Sendo o senso comum a base comum compartilhada entre educadores e educandos, acerta Boaventura quando sugere que as ciências, de um modo geral, se esforcem para transformar o conhecimento científico num Novo Senso Comum (SANTOS, p. 107). Viabiliza, desta forma, o conhecimento como caminho emancipatório. A exemplo temos os estudos sobre Região: se a proposta de Hartshorne alcançasse os estudantes como Novo Senso Comum proposto por Boaventura, os potenciais de aprendizagem seriam perceptíveis em novas pesquisas como a de Cavalcanti.

CONSIDERAÇÕES FINAIS

Por fim, correlacionar as pesquisas de Cavalcanti com as proposições de Heartshorne pode levar a interpretação de que falta articular a Geografia Sistemática com a Regional. Como resultado, a transmissão dos conceitos geográficos básicos se torna prejudicada. Resulta, então na alienação do sujeito e a sujeição àqueles que de fato compreendem o real da Geografia.

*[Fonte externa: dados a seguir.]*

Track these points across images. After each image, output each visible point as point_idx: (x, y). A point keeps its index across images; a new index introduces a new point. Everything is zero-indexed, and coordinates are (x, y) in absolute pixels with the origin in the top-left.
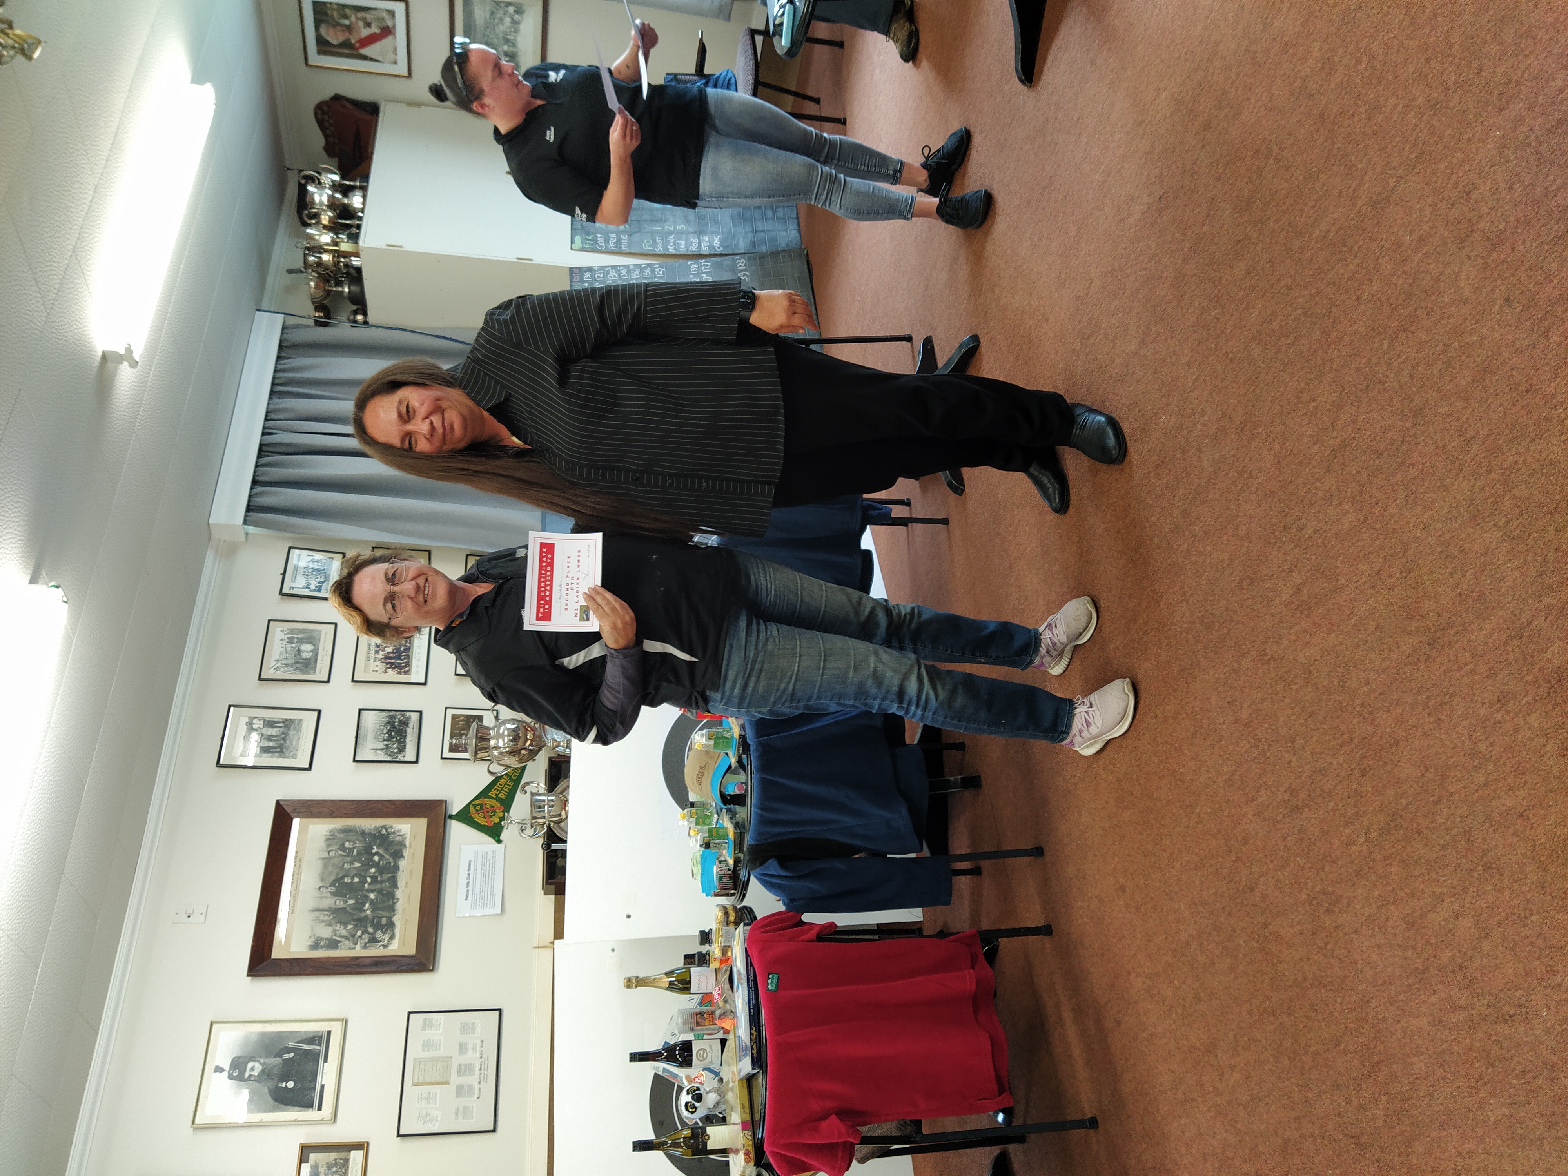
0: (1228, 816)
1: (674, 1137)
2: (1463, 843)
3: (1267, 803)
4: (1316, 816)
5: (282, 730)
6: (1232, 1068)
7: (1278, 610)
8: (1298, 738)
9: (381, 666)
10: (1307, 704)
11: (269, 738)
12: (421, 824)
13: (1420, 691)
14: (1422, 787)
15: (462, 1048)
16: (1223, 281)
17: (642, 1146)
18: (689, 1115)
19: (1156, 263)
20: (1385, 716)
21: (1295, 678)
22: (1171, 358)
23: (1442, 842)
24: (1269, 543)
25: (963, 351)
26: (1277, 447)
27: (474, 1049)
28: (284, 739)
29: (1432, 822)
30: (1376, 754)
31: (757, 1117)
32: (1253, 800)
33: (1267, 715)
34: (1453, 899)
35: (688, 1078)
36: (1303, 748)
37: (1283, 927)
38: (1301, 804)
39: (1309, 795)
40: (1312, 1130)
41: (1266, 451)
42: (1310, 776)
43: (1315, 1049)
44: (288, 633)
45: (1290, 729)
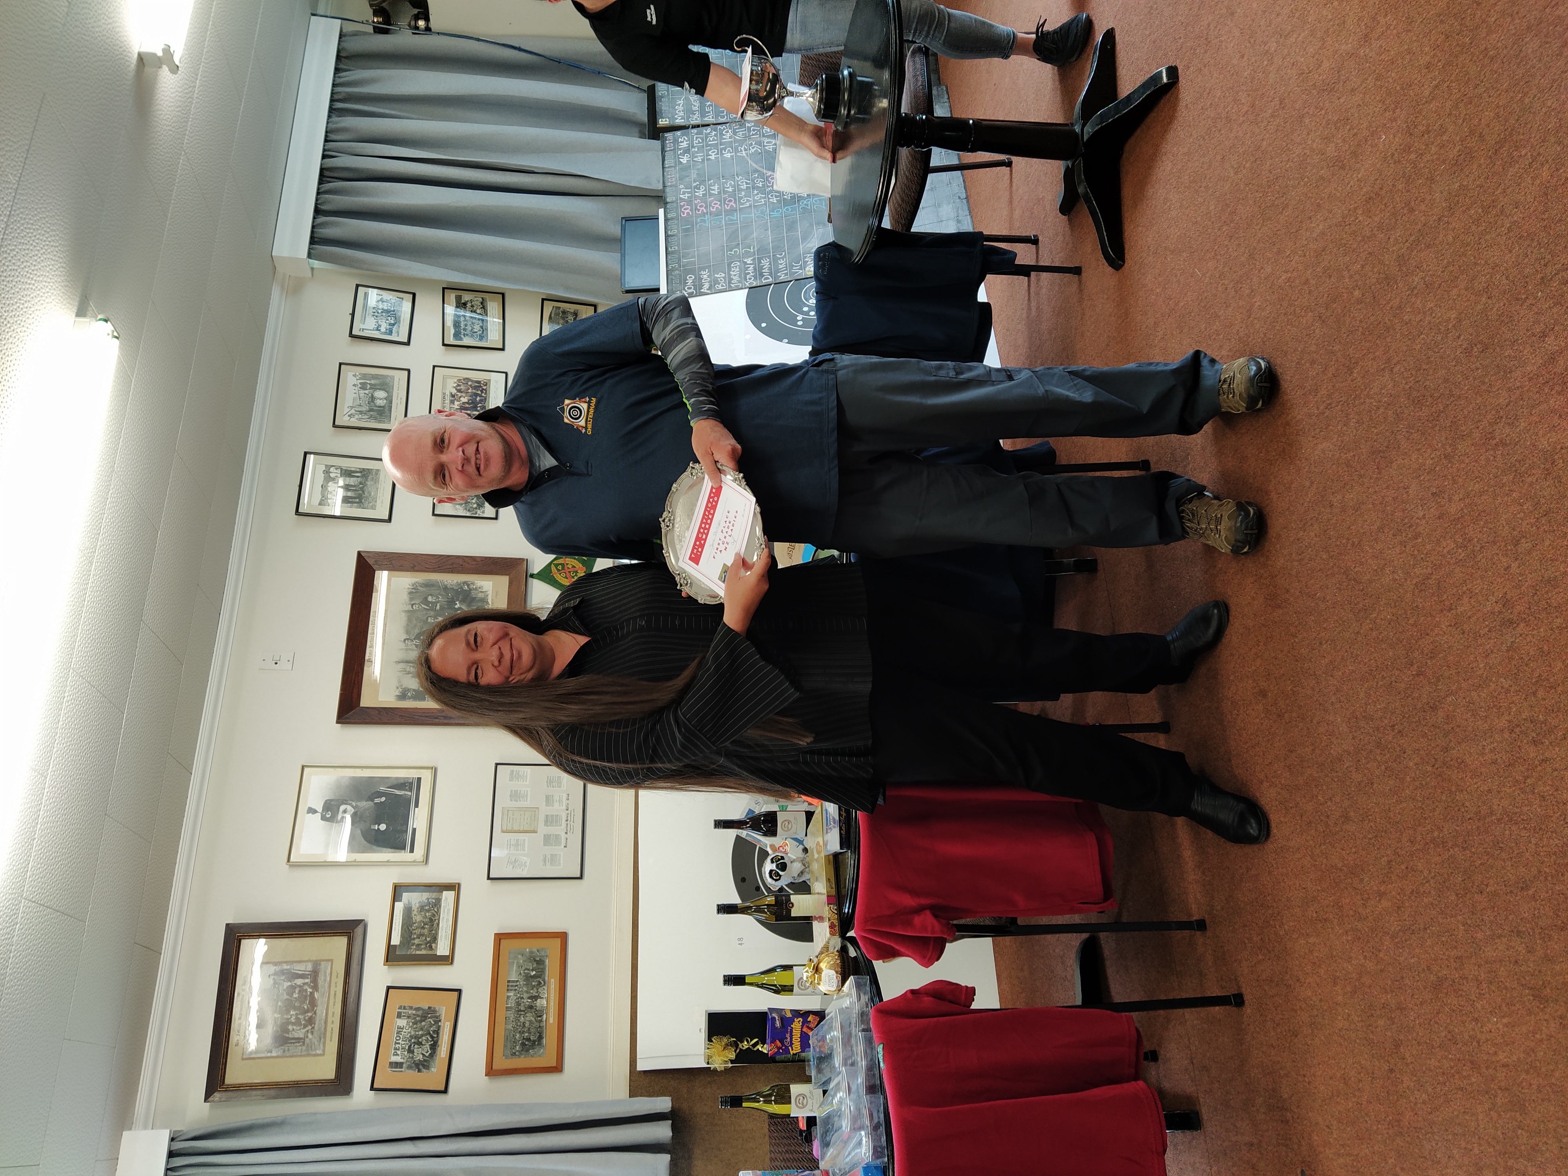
0: (1415, 625)
1: (758, 903)
3: (1470, 613)
4: (1535, 632)
5: (360, 480)
6: (1381, 895)
7: (1518, 384)
8: (1523, 540)
10: (1543, 501)
11: (350, 488)
12: (504, 580)
15: (549, 800)
17: (726, 909)
18: (774, 882)
21: (1531, 467)
24: (1517, 299)
27: (560, 801)
28: (362, 489)
31: (844, 892)
32: (1450, 609)
33: (1484, 511)
35: (772, 846)
36: (1529, 553)
37: (1470, 754)
38: (1515, 618)
39: (1529, 608)
40: (1476, 973)
41: (1529, 180)
42: (1533, 586)
43: (1493, 889)
44: (360, 379)
45: (1514, 529)
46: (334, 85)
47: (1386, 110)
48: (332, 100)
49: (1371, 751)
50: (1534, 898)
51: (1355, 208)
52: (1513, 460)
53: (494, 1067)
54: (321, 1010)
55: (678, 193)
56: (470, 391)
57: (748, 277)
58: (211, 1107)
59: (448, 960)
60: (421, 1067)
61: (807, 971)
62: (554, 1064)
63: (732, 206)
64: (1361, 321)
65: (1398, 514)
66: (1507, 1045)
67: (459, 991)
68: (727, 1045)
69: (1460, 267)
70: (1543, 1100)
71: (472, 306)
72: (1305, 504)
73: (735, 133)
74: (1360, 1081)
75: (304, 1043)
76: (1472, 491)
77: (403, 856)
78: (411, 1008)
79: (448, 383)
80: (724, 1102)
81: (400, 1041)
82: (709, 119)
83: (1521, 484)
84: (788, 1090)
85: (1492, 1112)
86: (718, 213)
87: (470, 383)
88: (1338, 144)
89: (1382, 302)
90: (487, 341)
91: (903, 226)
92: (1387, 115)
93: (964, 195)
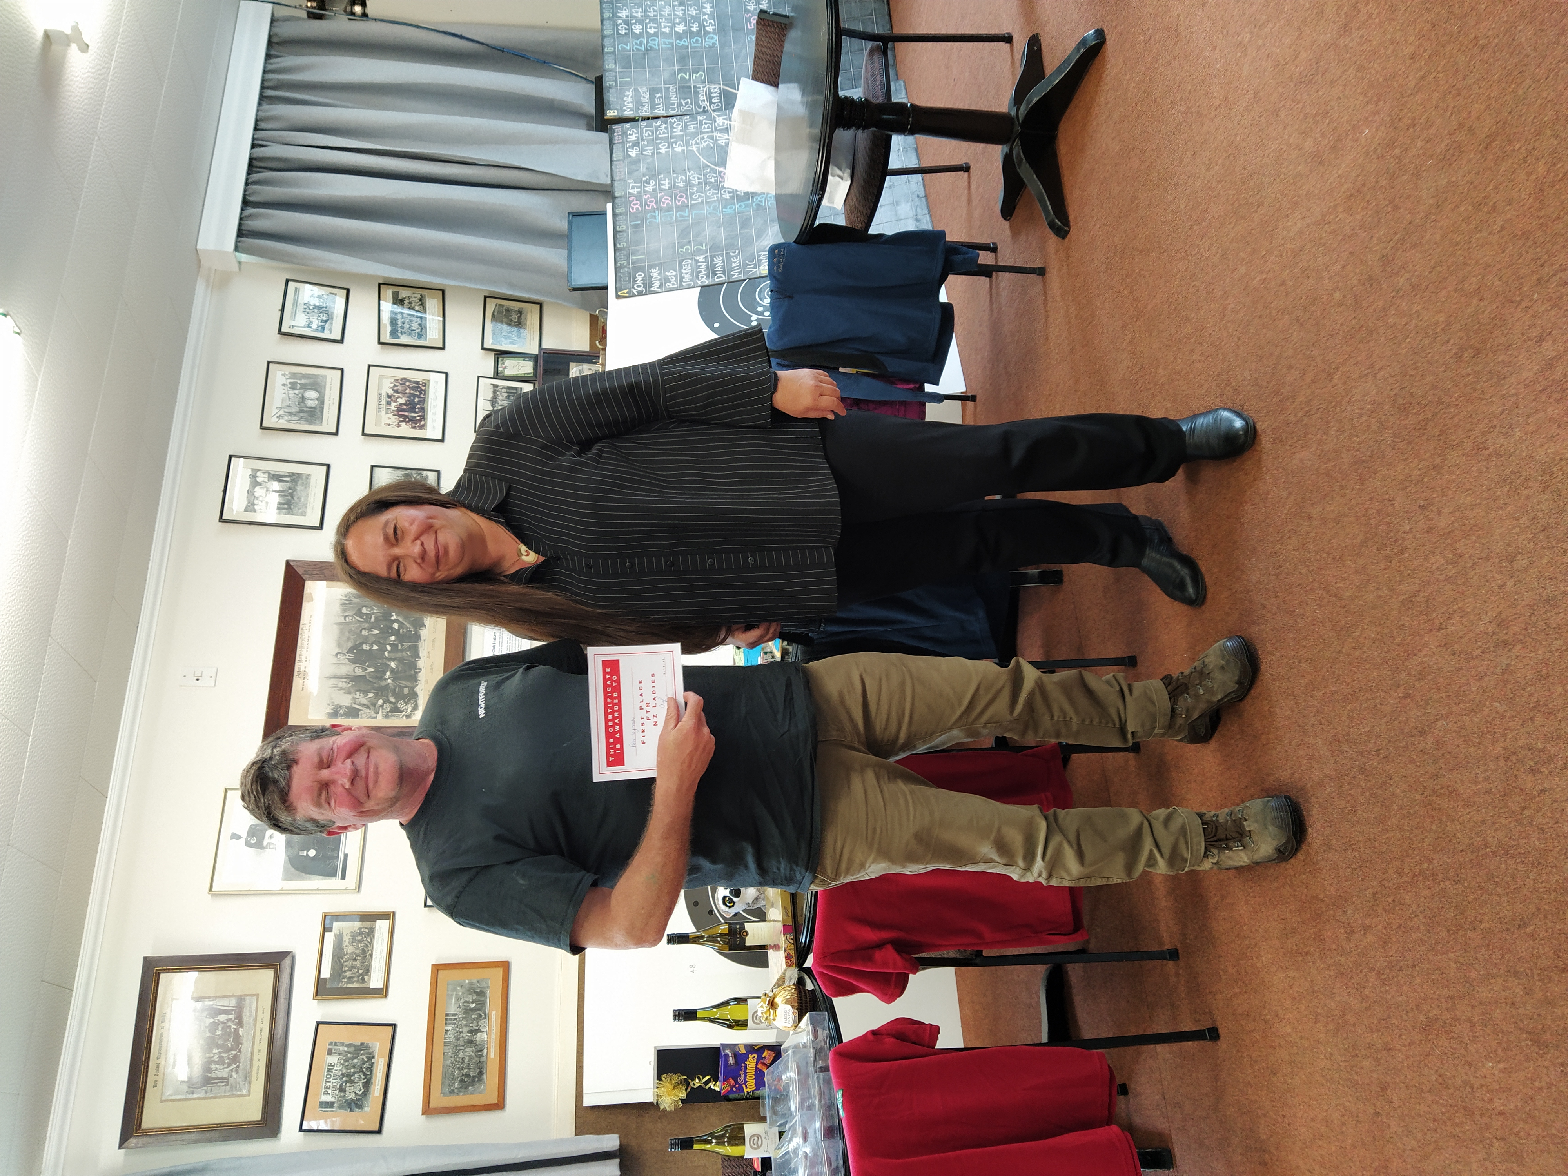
0: (1401, 644)
1: (712, 932)
3: (1461, 633)
4: (1533, 654)
5: (288, 484)
7: (1514, 391)
8: (1519, 557)
9: (394, 420)
10: (1540, 515)
11: (276, 493)
17: (681, 939)
18: (727, 909)
21: (1528, 480)
24: (1511, 302)
25: (1082, 50)
26: (1541, 169)
28: (292, 495)
31: (800, 921)
32: (1440, 629)
33: (1476, 526)
36: (1526, 570)
37: (1462, 782)
38: (1511, 639)
39: (1526, 629)
40: (1470, 1014)
41: (1523, 176)
42: (1530, 606)
43: (1488, 926)
44: (290, 378)
45: (1509, 545)
46: (265, 72)
47: (1367, 103)
48: (263, 88)
49: (1354, 777)
50: (1532, 936)
51: (1336, 206)
52: (1508, 471)
53: (431, 1106)
54: (246, 1047)
55: (629, 188)
56: (407, 391)
57: (700, 275)
58: (126, 1154)
59: (382, 993)
60: (353, 1105)
61: (762, 1007)
62: (496, 1102)
63: (683, 202)
64: (1342, 325)
65: (1383, 527)
66: (1504, 1092)
67: (394, 1026)
68: (677, 1083)
69: (1449, 267)
70: (1542, 1152)
71: (410, 303)
72: (1283, 516)
73: (686, 126)
74: (1343, 1124)
75: (227, 1082)
76: (1463, 503)
77: (333, 883)
78: (342, 1044)
79: (384, 383)
80: (674, 1144)
81: (331, 1080)
82: (659, 111)
83: (1517, 498)
84: (742, 1129)
85: (1487, 1163)
86: (669, 209)
87: (408, 384)
88: (1316, 138)
89: (1365, 304)
90: (426, 339)
91: (859, 225)
92: (1370, 107)
93: (922, 194)
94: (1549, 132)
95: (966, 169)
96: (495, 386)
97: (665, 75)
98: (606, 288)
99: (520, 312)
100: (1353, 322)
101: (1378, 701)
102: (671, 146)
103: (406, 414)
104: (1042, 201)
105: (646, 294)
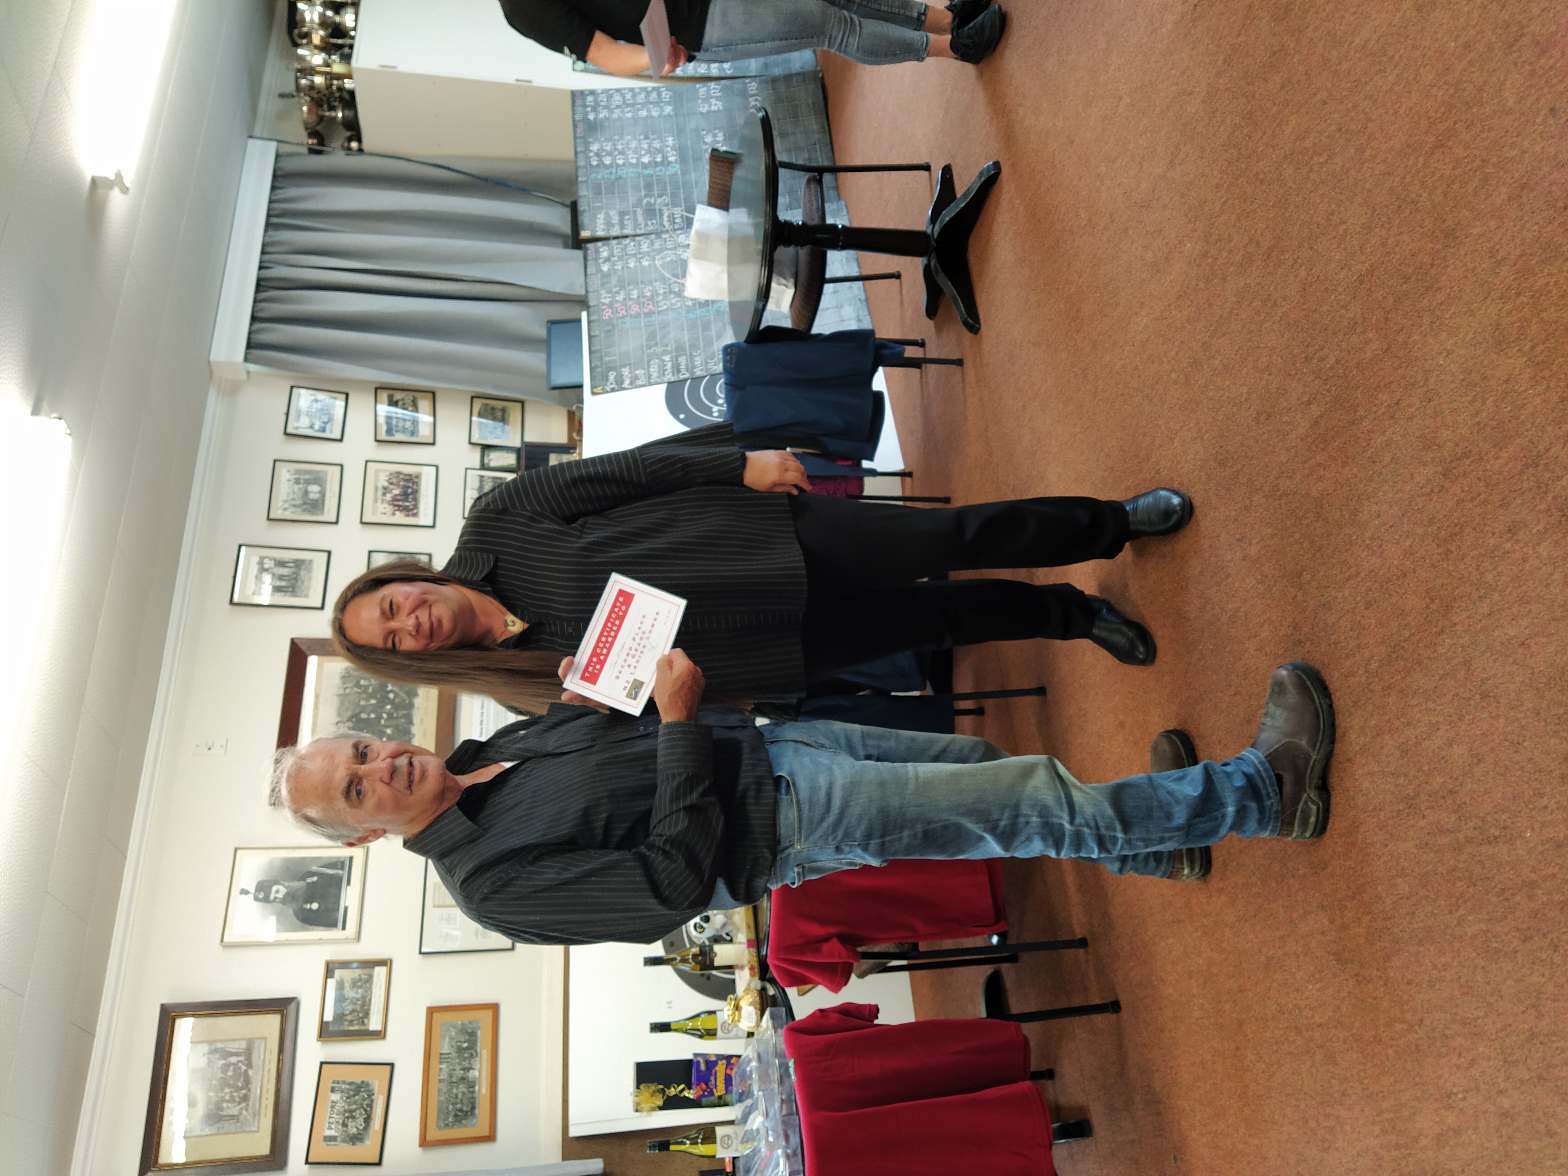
1: (683, 954)
2: (1463, 672)
5: (293, 570)
7: (1294, 444)
8: (1304, 573)
9: (389, 509)
10: (1316, 539)
11: (281, 578)
13: (1431, 522)
14: (1426, 619)
16: (1257, 96)
17: (652, 962)
18: (697, 935)
19: (1188, 77)
20: (1393, 549)
21: (1307, 512)
22: (1199, 180)
23: (1442, 672)
24: (1289, 375)
25: (983, 179)
26: (1303, 273)
28: (296, 579)
29: (1433, 653)
30: (1382, 587)
31: (762, 936)
32: (1256, 636)
33: (1275, 551)
34: (1448, 727)
40: (1295, 948)
41: (1292, 279)
44: (294, 474)
45: (1297, 564)
46: (271, 202)
47: (1188, 223)
48: (269, 216)
50: (1332, 876)
51: (1170, 305)
52: (1293, 507)
53: (428, 1138)
54: (255, 1087)
55: (601, 298)
56: (401, 483)
57: (666, 373)
59: (380, 1035)
60: (355, 1139)
61: (728, 1010)
62: (487, 1133)
63: (650, 309)
65: (1213, 559)
66: (1321, 1007)
67: (392, 1065)
68: (655, 1091)
69: (1248, 350)
71: (404, 404)
73: (652, 243)
74: (1214, 1063)
75: (238, 1120)
77: (335, 934)
78: (344, 1082)
79: (380, 477)
80: (652, 1147)
81: (334, 1116)
82: (628, 231)
83: (1300, 527)
84: (713, 1131)
85: (1312, 1069)
86: (638, 316)
87: (401, 476)
88: (1154, 251)
89: (1193, 382)
90: (418, 436)
91: (802, 327)
92: (1190, 226)
93: (863, 298)
94: (1306, 246)
95: (898, 276)
96: (482, 477)
97: (632, 200)
98: (580, 386)
99: (504, 410)
100: (1186, 396)
101: (1218, 700)
102: (639, 261)
103: (400, 503)
104: (956, 303)
105: (618, 390)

Retomando Lacoste, pouco importa se a Geografia será considerada ciência, sua importância é inegável e sua utilização evidente.

De fato, o que precisamos é transcender a visão de que é ciência apenas aquilo que se propõe a buscar leis universais e retomar os estudos holísticos, ou seja, retomar a visão do todo. Além disso, de nada adianta esse saber ficar restrito ao campo acadêmico. É preciso tornar essas reflexões o Novo Senso Comum

REFERENCIAS

CAVALCANTI, Lana de Souza. Geografia, escola e construção de conhecimentos. 1º edição. Campinas: Papirus. 2016.

HEARTSHORNE, Richard. Propósito e Natureza da Geografia. 2º edição. São Paulo: Edusp. 1978.

LACOSTE, Yves. A Geografia: isso serve, em primeiro lugar, para fazer a guerra. 9º Edição. Campinas: Papirus. 1988. SANTOS, Boaventura de Souza. A crítica da razão indolente. 8º edição. São Paulo: Cortez. 2017.